• _Extracted text_:
- Opening Delimiter -
As well as computing arithmetic and logical values, pmie can execute actions (popup alarms, write system log messages, and launch programs) in response to specified conditions. Such actions are extremely useful in detecting, monitoring and correcting performance related problems.
The expressions to be evaluated are read from configuration files specified by one or more filename arguments. In the absence of any filename , expressions are read from standard input.
Output from
pmie
is directed to standard output and standard
error as follows:
stdout
Expression values printed in the verbose -v mode and the output of print actions.
stderr
Error and warning messages for any syntactic or semantic problems during expression parsing, and any semantic or performance metrics availability problems during expression evaluation.
OPTIONS
The available
command line options are:
-a
archive
,
--archive
=
archive
archive which is a comma-separated list of names, each of which may be the base name of an archive or the name of a directory containing one or more archives written by pmlogger (1). Multiple instances of the -a flag may appear on the command line to specify a list of sets of archives. In this case, it is required that only one set of archives be present for any one host. Also, any explicit host names occurring in a pmie expression must match the host name recorded in one of the archive labels. In the case of multiple sets of archives, timestamps recorded in the archives are used to ensure temporal consistency.
-A align , --align = align
Force the initial time window to be aligned on the boundary of a natural time unit align . Refer to PCPIntro (1) for a complete description of the syntax for align .
-b , --buffer
Output will be line buffered and standard output is attached to standard error. This is most useful for background execution in conjunction with the -l option. The -b option is always used for pmie instances launched from pmie_check (1).
-c config , --config = config
An alternative to specifying filename at the end of the command line.
-C , --check
Parse the configuration file(s) and exit before performing any evaluations. Any errors in the configuration file are reported.
-d , --interact
Normally pmie would be launched as a non-interactive process to monitor and manage the performance of one or more hosts. Given the -d flag however, execution is interactive and the user is presented with a menu of options. Interactive mode is useful mainly for debugging new expressions.
- Closing Delimiter -
• _Required tasks_:
a – In the pmie manual excerpt, where does pmie read its expressions from when no filename argument is given?
b – According to the pmie manual excerpt, what does the -d flag change about how pmie runs, and what is that mode mainly useful for?

• _Given data_:
- Opening Delimiter -
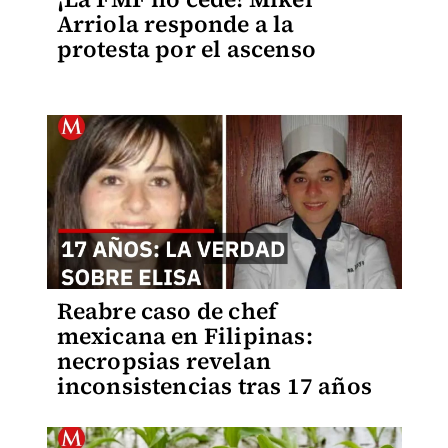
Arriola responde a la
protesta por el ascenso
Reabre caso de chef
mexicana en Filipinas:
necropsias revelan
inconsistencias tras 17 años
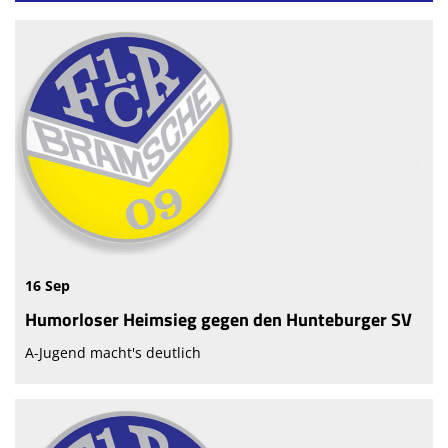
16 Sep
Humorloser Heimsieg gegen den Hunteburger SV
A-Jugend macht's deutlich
- Closing Delimiter -
- Opening Delimiter -
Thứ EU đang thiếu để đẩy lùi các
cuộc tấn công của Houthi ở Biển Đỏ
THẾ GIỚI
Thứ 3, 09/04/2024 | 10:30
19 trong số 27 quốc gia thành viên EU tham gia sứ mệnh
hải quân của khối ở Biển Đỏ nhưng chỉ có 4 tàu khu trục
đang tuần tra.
- Closing Delimiter -
• _Answers in order_:
a – From standard input.

b – Normally pmie runs as a non-interactive process that monitors and manages the performance of one or more hosts. With the -d flag, execution becomes interactive and the user is presented with a menu of options. This interactive mode is useful mainly for debugging new expressions.